- [Exercise data]
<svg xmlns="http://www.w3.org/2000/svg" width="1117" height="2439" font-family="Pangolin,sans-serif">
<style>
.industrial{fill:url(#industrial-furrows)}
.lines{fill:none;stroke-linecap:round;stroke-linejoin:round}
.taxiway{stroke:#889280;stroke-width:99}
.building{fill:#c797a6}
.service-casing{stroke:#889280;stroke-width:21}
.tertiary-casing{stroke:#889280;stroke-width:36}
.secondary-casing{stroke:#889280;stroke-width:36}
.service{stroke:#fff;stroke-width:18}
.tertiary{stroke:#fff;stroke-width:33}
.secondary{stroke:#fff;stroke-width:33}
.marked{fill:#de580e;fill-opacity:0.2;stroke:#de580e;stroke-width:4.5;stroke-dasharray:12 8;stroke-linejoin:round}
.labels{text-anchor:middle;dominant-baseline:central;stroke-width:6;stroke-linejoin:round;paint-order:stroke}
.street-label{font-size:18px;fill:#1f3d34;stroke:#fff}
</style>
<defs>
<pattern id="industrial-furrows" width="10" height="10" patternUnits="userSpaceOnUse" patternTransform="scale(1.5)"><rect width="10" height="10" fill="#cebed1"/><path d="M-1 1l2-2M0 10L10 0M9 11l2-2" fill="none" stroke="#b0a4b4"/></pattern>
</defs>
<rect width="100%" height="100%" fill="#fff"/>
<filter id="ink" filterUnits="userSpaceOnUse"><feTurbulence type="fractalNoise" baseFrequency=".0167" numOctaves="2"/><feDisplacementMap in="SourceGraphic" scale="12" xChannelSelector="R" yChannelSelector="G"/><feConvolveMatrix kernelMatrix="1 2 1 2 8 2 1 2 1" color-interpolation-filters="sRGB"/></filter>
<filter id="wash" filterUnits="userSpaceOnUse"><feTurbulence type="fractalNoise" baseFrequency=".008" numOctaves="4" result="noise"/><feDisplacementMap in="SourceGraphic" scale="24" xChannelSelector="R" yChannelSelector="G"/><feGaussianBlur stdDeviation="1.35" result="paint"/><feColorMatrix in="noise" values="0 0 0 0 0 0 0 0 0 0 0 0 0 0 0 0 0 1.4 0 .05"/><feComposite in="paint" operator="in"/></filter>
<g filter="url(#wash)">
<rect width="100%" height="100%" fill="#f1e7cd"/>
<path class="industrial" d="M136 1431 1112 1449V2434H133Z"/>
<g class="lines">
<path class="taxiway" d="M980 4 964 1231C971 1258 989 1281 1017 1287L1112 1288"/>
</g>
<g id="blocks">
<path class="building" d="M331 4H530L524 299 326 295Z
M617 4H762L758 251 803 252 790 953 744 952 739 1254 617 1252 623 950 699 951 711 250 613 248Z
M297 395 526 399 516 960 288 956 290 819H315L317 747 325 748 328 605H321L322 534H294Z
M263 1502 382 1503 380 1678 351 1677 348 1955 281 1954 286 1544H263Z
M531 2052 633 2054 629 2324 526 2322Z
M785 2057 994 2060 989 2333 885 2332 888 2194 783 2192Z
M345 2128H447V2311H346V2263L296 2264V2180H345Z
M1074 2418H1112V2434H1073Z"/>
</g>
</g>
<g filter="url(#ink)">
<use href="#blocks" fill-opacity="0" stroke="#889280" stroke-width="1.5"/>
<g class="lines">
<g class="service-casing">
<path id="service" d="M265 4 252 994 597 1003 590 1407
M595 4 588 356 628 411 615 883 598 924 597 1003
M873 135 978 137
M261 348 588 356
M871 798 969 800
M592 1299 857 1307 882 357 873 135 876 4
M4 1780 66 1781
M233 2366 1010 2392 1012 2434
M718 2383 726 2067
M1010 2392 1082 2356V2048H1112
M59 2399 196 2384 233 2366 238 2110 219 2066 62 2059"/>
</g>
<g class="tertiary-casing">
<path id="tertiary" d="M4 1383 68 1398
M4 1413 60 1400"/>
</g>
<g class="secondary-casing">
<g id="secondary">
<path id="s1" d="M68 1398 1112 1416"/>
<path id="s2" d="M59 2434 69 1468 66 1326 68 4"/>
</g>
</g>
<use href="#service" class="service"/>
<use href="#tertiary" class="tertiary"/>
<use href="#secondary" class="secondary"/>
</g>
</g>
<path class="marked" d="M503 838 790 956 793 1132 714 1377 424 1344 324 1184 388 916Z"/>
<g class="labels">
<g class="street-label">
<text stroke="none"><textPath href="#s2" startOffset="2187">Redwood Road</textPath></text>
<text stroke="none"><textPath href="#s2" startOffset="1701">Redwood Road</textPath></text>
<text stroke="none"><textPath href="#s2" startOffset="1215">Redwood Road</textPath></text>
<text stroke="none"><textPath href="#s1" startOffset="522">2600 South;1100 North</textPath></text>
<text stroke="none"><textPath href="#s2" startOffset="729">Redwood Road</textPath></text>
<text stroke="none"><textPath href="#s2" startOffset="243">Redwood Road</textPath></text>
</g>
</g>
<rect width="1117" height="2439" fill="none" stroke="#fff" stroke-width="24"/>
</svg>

--

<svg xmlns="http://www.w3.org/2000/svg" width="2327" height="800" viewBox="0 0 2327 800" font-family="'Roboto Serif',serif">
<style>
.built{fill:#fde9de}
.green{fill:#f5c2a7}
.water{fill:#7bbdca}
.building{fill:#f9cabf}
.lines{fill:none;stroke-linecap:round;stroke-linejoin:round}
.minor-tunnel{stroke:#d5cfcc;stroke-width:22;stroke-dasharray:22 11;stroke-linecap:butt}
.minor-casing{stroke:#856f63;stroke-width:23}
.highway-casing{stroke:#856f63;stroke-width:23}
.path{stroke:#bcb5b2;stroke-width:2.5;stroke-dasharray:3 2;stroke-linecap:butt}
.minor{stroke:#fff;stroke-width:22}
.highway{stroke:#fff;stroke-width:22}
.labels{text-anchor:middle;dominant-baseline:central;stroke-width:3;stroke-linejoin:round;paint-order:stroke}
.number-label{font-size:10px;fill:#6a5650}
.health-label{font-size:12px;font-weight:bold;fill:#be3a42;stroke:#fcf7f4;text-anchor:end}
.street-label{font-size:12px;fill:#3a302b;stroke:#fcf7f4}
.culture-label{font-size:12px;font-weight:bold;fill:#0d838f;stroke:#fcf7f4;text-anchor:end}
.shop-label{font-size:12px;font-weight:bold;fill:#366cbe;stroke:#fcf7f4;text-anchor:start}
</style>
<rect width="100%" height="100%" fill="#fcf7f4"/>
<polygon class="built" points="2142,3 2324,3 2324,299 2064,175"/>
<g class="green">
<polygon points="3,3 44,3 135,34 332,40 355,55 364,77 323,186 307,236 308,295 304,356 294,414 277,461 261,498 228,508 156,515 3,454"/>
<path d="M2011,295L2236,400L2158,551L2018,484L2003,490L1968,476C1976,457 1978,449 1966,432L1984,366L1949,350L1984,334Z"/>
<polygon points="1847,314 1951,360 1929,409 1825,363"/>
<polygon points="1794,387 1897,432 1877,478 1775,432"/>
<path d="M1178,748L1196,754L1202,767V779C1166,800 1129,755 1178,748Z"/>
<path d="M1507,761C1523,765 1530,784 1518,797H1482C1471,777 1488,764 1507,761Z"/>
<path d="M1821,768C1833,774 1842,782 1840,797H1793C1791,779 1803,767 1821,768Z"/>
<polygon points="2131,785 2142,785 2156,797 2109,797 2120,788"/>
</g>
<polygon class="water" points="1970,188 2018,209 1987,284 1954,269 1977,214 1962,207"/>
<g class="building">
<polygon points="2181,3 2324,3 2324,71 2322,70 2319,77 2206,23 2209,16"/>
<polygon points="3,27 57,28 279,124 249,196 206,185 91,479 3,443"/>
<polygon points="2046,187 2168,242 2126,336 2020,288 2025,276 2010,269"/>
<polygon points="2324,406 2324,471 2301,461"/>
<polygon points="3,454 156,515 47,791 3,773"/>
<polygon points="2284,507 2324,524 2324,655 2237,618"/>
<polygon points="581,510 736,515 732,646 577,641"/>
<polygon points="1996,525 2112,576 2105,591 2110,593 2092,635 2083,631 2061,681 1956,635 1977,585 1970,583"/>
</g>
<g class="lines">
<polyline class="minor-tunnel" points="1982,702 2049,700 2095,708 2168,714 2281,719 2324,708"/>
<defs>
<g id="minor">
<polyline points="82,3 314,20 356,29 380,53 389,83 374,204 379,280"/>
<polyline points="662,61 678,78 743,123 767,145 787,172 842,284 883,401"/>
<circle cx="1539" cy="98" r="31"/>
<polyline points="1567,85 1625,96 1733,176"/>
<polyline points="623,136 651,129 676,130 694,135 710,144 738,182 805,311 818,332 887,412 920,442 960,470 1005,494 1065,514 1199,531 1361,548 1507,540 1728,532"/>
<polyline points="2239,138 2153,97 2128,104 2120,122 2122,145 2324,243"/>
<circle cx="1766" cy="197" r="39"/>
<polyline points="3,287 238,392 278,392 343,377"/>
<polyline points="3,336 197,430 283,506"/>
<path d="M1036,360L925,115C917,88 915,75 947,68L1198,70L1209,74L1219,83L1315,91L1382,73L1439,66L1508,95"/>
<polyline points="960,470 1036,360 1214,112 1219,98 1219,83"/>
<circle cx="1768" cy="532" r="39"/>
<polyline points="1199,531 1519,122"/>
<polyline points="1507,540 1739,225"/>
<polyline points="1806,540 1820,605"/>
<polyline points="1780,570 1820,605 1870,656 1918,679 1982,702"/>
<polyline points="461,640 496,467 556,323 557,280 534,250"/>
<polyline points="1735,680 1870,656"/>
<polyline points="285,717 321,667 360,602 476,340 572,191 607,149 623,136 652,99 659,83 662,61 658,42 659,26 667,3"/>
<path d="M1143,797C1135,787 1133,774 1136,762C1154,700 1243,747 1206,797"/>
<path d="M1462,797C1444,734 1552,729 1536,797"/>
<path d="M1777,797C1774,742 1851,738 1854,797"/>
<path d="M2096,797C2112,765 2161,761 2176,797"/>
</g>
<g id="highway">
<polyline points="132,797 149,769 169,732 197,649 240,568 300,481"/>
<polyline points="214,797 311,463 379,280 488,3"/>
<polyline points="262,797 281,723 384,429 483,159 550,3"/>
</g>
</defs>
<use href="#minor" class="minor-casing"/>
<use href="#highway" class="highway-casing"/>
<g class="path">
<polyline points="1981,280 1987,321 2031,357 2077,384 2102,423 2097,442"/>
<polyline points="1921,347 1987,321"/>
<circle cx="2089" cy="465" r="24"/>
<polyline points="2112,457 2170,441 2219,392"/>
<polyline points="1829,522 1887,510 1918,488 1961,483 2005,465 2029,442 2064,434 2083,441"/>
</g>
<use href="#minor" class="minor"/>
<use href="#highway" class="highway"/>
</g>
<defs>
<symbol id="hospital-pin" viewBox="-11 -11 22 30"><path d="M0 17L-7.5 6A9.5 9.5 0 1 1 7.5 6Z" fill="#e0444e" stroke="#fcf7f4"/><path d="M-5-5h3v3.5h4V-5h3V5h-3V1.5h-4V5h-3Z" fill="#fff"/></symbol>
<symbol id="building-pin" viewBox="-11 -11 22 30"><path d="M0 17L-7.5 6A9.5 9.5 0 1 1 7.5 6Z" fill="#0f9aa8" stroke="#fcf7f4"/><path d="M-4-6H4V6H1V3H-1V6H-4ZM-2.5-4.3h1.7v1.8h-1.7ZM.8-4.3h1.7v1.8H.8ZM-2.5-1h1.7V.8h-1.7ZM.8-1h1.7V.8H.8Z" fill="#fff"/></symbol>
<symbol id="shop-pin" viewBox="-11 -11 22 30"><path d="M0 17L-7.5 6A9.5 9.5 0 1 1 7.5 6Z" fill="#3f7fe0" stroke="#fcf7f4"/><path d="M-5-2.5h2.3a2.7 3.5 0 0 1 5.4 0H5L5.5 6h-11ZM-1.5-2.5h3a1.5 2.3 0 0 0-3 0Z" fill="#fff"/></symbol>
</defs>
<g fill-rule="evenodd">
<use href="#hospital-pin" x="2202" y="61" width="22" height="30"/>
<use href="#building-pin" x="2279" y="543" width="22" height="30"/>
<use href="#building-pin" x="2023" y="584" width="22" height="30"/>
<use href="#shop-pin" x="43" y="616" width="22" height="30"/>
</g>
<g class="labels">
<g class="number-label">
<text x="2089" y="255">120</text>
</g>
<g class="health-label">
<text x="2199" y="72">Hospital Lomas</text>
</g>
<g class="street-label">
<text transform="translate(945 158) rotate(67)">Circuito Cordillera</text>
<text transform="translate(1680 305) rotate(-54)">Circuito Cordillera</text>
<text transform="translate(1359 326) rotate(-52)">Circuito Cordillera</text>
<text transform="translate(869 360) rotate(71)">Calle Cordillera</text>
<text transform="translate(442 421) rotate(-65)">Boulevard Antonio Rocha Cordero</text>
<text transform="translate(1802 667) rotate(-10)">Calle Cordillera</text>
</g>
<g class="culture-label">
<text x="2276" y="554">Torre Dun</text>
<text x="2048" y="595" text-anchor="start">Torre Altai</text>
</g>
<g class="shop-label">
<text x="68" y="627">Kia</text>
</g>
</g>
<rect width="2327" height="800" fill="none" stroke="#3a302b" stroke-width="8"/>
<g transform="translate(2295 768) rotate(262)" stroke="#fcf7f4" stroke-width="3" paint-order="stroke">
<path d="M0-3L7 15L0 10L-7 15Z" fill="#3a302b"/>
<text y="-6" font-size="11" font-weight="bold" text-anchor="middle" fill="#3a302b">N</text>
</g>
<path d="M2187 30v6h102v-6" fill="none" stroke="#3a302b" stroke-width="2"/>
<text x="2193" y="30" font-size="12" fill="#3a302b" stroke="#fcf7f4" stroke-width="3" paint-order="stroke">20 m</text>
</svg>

- [Brief]
If the string "butt" appears in a line of the entries, report the line.

- [Solved exercise]
.minor-tunnel{stroke:#d5cfcc;stroke-width:22;stroke-dasharray:22 11;stroke-linecap:butt}
.path{stroke:#bcb5b2;stroke-width:2.5;stroke-dasharray:3 2;stroke-linecap:butt}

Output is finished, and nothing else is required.